Give us a job: How graduates can stand out from the crowd

Published on: 17 Jan 2013

Richard Garner | Wednesday 16 January 2013

walking grads

"Well done, Carruthers. First at Oxford, eh? Just the ticket! When can you start?" This pastiche of recruitment practices in the 1950s and 1960s is only partly apocryphal. (There weren't too many people called Carruthers even then in the higher echelons of the civil service.) It would be totally out-of-date if applied to the recruitment of university graduates in the 21st century.



For a start, it would not be so rare for a candidate presenting themselves for an interview to have a first – even from Oxford. The number of students gaining first-class honours soared by 16 per cent last year – the biggest increase on record. It means more than a sixth of students now graduate with the top grade – and that is triple the number that did so in the 1990s.


As a result, employers are looking for a range of different skills in a ddition to the qualification presented by the student when it comes to filling vacancies. Therefore, if you as a student have failed to take part in any form of work experience while at university your employment prospects will probably be stymied, More than a third of this year's entry-level positions will be filled by graduates who have already worked for their organisations.


Over the past couple of years, employers have constantly harped on about the lack of employability skills among potential recruits: how they lack the ability to take part in team work, that their communication skills are not great – these are the sorts of things that can be absent from the school curriculum if teachers decide to just focus on exam league tables.


"Beginning to hunt for jobs can be daunting for young people," says Carl Gilleard, chief executive of the Association of Graduate Recruiters – which will be publishing its own evaluation of the graduate recruitment market next week.


"Many may be uncertain about what their ideal job looks like and unaware of the possibilities open to them whilst others will have a more specific idea but be concerned about how competitive their field is. However, those who use their time wisely will have ample opportunities to think through their goals and build up an impressive portfolio of relevant experience. Students develop their employability skills all the time while taking part in extra-curricular activities – they just need to present these skills in a clear and meaningful way on their CVs and at interview.
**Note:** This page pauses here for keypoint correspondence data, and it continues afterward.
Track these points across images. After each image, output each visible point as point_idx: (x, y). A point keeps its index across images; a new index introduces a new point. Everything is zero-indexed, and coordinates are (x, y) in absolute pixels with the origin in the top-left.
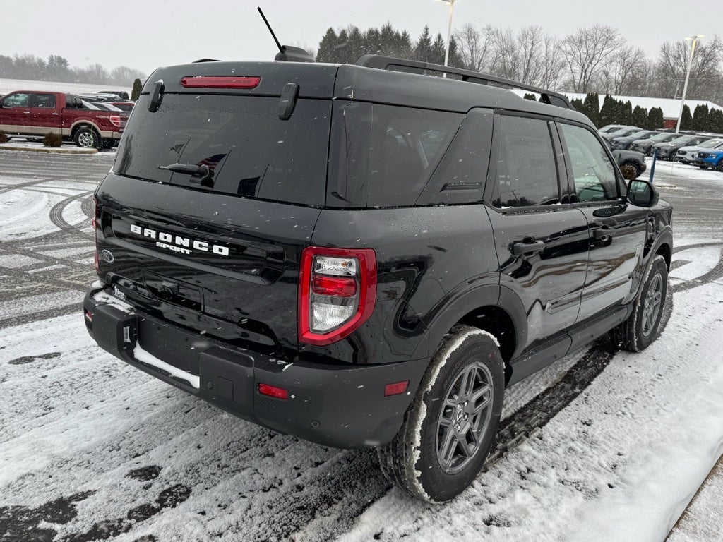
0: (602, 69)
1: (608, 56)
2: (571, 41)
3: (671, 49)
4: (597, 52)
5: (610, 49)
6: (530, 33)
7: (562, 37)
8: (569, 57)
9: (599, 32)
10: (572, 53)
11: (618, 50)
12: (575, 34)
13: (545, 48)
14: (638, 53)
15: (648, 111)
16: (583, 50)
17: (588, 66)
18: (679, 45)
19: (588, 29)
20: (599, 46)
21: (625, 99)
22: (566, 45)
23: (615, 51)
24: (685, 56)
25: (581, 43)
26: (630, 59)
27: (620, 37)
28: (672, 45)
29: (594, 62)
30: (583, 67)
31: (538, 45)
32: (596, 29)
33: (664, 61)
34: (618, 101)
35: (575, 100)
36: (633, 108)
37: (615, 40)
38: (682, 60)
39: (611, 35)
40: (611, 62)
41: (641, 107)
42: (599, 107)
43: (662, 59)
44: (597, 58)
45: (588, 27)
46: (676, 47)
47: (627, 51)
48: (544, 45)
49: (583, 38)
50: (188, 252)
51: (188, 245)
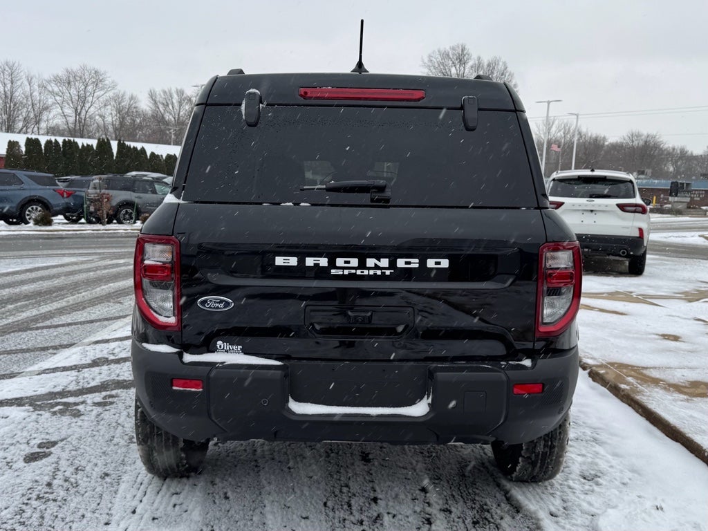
0: (97, 113)
1: (101, 99)
2: (57, 80)
3: (158, 97)
4: (88, 94)
5: (102, 92)
6: (7, 68)
7: (46, 76)
8: (58, 98)
9: (87, 73)
10: (61, 94)
11: (111, 94)
12: (61, 73)
13: (28, 87)
14: (132, 98)
15: (164, 157)
16: (73, 91)
17: (82, 109)
18: (165, 92)
19: (75, 70)
20: (90, 88)
21: (139, 146)
22: (53, 85)
23: (107, 94)
24: (173, 104)
25: (69, 83)
26: (125, 103)
27: (110, 80)
28: (158, 93)
29: (87, 105)
30: (76, 110)
31: (19, 83)
32: (84, 69)
33: (153, 108)
34: (132, 147)
35: (85, 145)
36: (148, 154)
37: (107, 82)
38: (171, 107)
39: (101, 78)
40: (105, 105)
41: (156, 154)
42: (113, 153)
43: (151, 105)
44: (90, 101)
45: (75, 67)
46: (162, 94)
47: (120, 95)
48: (26, 83)
49: (71, 79)
50: (388, 272)
51: (387, 266)
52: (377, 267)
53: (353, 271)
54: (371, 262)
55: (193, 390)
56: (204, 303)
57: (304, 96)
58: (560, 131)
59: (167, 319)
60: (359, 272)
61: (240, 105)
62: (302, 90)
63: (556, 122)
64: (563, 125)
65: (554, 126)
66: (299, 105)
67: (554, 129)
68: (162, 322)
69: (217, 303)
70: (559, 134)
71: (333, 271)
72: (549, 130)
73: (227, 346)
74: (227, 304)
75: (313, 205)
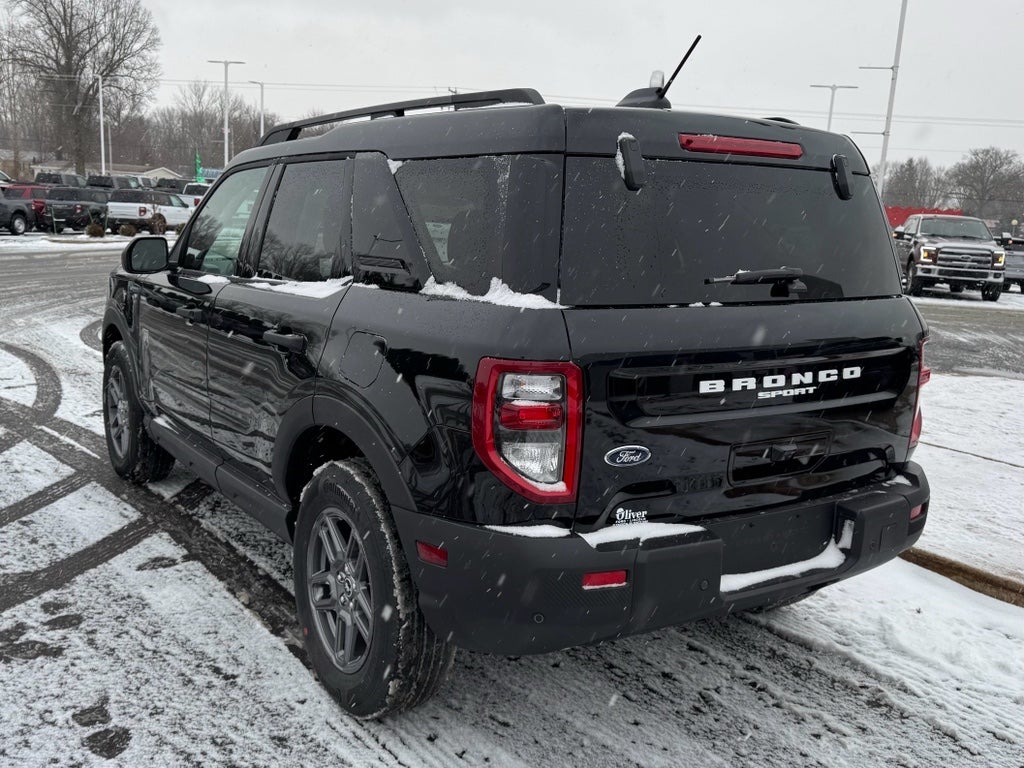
50: (811, 390)
51: (811, 381)
52: (802, 385)
53: (780, 392)
54: (796, 378)
55: (614, 585)
56: (613, 458)
57: (687, 145)
58: (215, 101)
59: (551, 486)
60: (785, 393)
61: (613, 156)
62: (686, 137)
63: (209, 89)
64: (218, 94)
65: (206, 93)
66: (684, 160)
67: (206, 98)
68: (545, 492)
69: (632, 455)
70: (214, 105)
71: (761, 395)
72: (200, 97)
73: (629, 514)
74: (644, 453)
75: (725, 304)
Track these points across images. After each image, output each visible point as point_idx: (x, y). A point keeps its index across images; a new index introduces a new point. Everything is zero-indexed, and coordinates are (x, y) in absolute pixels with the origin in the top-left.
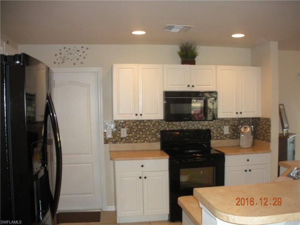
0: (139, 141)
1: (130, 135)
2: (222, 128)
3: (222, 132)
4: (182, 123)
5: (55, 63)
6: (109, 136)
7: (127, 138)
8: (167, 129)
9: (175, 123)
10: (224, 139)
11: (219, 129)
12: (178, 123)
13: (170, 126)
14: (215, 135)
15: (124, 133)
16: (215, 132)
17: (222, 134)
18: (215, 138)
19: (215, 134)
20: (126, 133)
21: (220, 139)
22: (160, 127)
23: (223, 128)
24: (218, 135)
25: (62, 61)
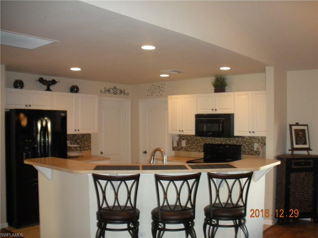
0: (193, 150)
1: (188, 146)
2: (252, 145)
3: (252, 148)
4: (221, 139)
5: (148, 95)
6: (175, 145)
7: (186, 148)
8: (211, 143)
9: (216, 138)
10: (254, 155)
11: (250, 146)
12: (218, 139)
13: (213, 141)
14: (247, 151)
15: (184, 144)
16: (247, 148)
17: (253, 150)
18: (247, 153)
19: (247, 149)
20: (185, 144)
21: (251, 155)
22: (206, 141)
23: (254, 145)
24: (249, 151)
25: (151, 94)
"Work experience is an excellent way to prepare for job-hunting. Taking on a casual job during university holiday or volunteering for charity during a gap year helps to demonstrate drive and awareness of working environments. The more experience students gain, the better placed they will be to make decisions about which roles are likely to suit them."
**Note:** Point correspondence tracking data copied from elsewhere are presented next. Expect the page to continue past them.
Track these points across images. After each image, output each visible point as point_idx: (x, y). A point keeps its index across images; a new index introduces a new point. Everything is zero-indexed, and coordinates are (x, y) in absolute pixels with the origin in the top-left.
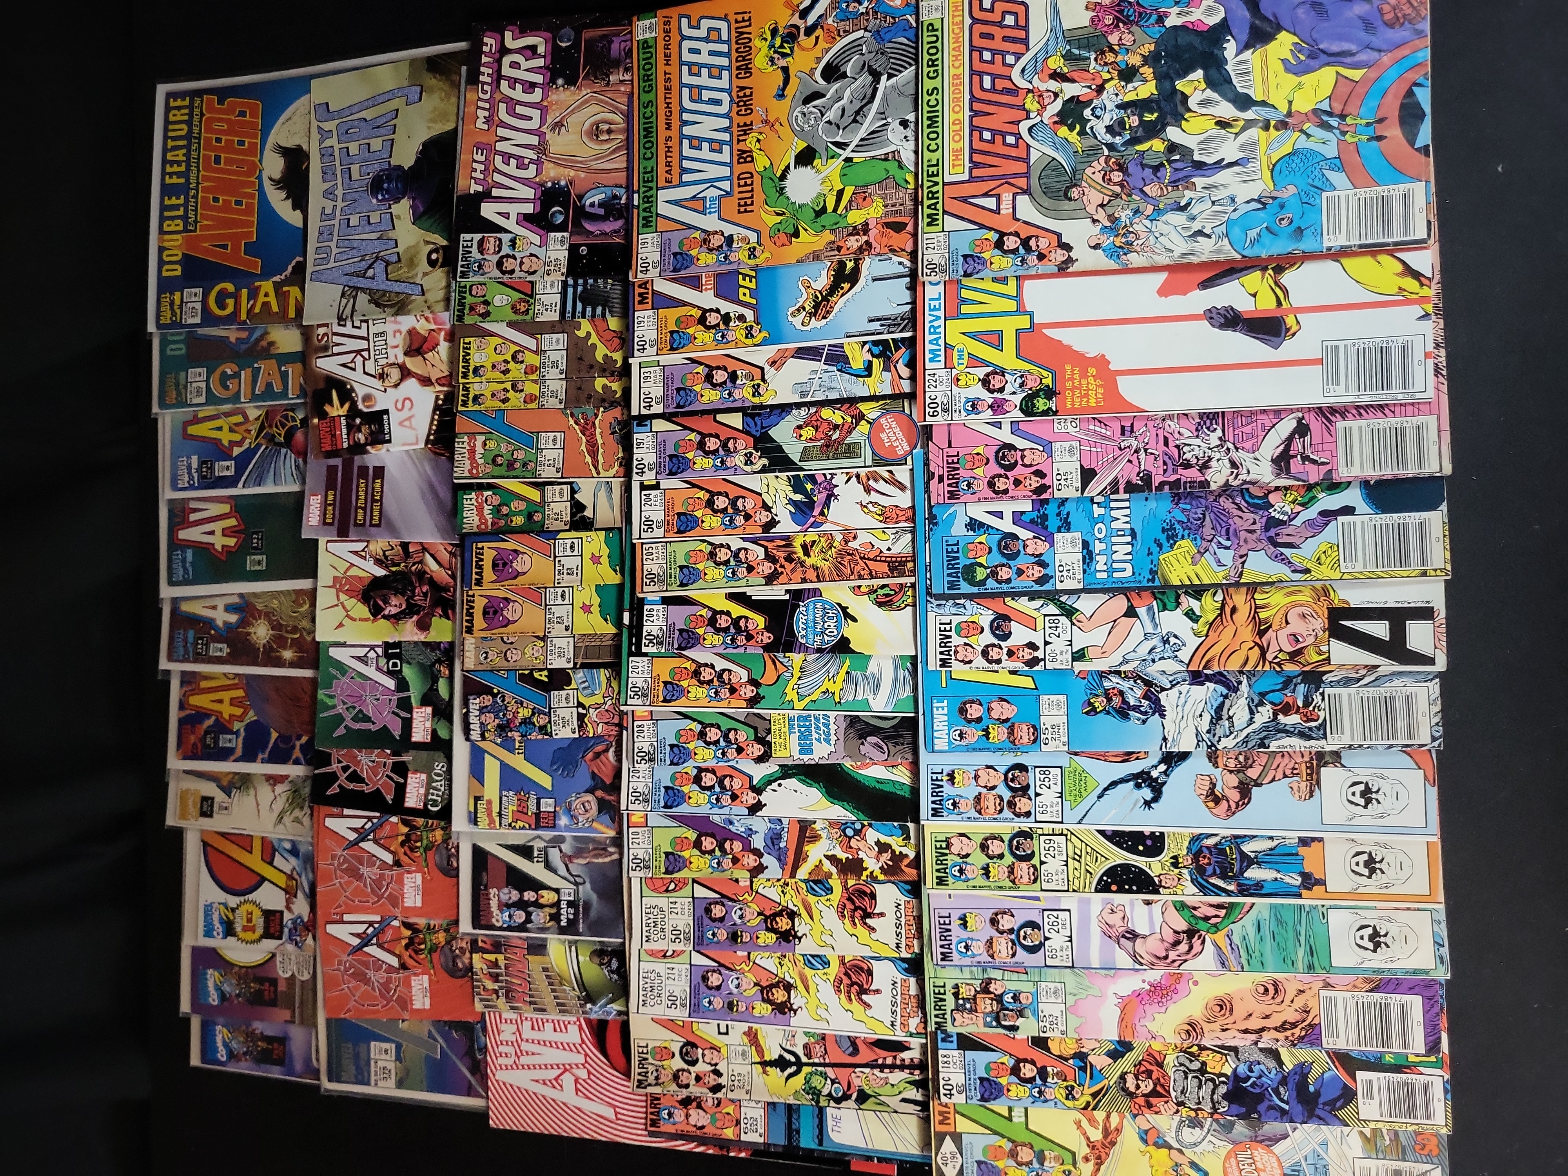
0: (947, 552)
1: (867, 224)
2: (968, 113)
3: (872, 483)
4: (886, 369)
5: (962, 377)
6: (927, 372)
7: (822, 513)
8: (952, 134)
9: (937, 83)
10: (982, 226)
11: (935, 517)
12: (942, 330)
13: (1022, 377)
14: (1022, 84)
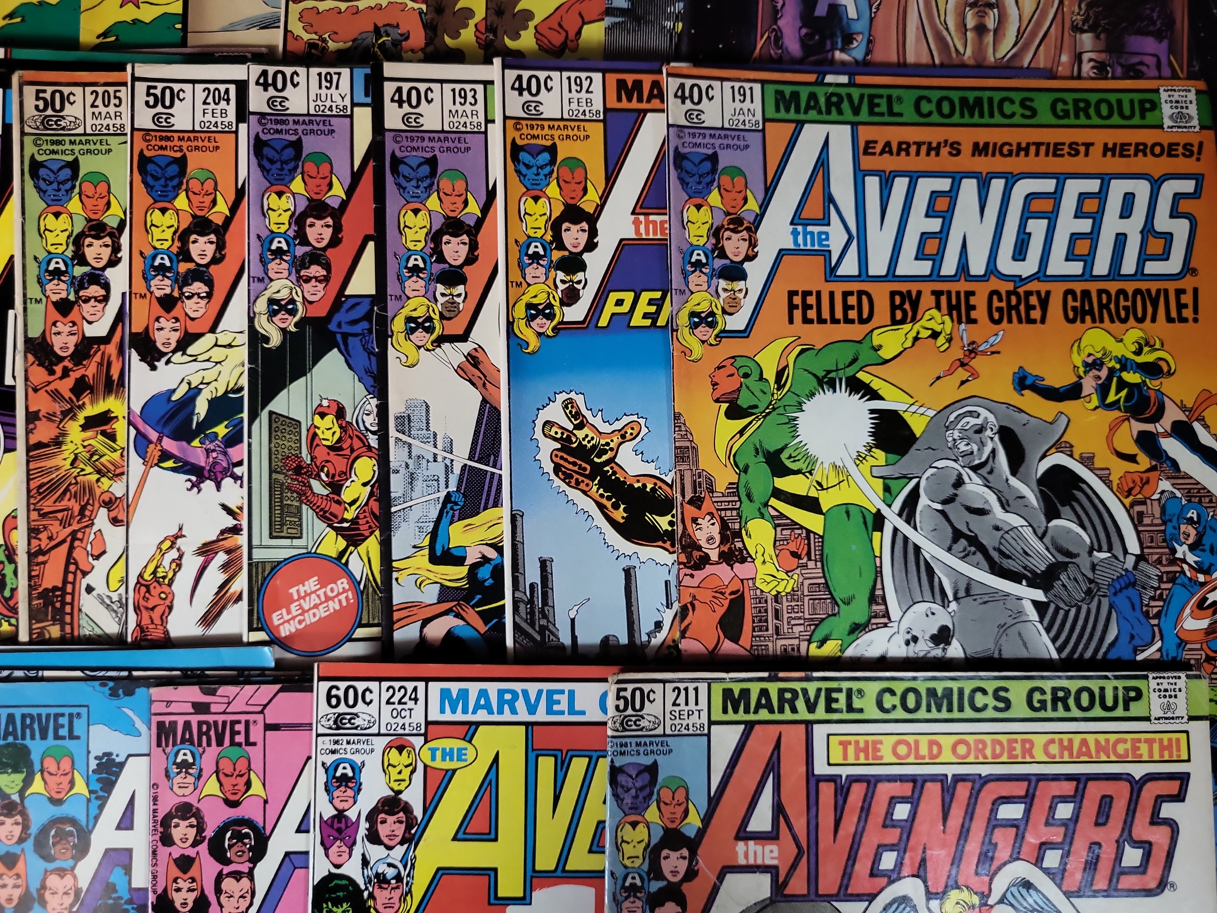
0: (57, 716)
1: (743, 561)
2: (950, 771)
3: (221, 558)
4: (445, 593)
5: (404, 758)
6: (421, 685)
7: (165, 456)
8: (911, 739)
9: (1020, 708)
10: (714, 802)
11: (129, 693)
12: (507, 716)
13: (398, 878)
14: (1000, 885)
Of course, it is not only the job interview that will be competitive for today's students – securing a place at your chosen university can be hard, too. In order to get into Britain's most selective universities, it may not be enough to be just the holder of three grade As at A-level. Oxford and Cambridge between them turn away up to 10,000 candidates a year with top-grade qualifications.


Similar rules apply, then – although one favoured tip is to opt to take the extended essay qualification at A-level and excel in it.


It would be good, many employers feel, if it were to form part of the English Baccalaureate Education Secretary Michael Gove is seeking to introduce to replace GCSEs.